Stored data
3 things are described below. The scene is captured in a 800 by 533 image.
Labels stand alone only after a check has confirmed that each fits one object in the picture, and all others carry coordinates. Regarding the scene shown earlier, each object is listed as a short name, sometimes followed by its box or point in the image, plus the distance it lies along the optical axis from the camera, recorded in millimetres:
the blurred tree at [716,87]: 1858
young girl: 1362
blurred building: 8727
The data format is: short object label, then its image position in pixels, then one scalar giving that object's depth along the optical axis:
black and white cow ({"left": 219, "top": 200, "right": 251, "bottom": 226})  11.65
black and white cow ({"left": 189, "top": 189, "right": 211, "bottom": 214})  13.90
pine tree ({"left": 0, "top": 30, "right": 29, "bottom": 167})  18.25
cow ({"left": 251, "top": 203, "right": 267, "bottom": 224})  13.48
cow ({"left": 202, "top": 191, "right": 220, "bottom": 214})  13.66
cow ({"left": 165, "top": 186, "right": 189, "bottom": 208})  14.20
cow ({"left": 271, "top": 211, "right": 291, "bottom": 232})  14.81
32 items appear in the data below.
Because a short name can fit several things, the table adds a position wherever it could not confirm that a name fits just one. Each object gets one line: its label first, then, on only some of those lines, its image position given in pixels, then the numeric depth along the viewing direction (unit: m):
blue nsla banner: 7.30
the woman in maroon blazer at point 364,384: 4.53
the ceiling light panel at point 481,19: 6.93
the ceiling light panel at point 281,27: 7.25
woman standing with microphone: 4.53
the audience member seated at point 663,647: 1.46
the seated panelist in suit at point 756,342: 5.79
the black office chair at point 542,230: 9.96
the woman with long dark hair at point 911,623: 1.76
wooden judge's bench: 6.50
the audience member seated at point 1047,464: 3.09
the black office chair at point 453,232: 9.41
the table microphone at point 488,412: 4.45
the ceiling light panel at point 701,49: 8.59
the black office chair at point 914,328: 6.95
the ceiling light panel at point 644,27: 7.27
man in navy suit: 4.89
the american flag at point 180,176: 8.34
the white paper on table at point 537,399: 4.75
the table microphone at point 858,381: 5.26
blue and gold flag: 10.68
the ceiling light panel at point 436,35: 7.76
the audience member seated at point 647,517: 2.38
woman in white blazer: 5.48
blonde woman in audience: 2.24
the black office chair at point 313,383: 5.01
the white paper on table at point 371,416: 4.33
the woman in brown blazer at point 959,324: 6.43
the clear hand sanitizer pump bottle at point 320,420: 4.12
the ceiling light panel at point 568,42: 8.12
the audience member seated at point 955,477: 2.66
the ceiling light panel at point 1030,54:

== Required action ==
Tell how many lines of the records above contain "left", replying with the number only.

== Solution for this problem ==
7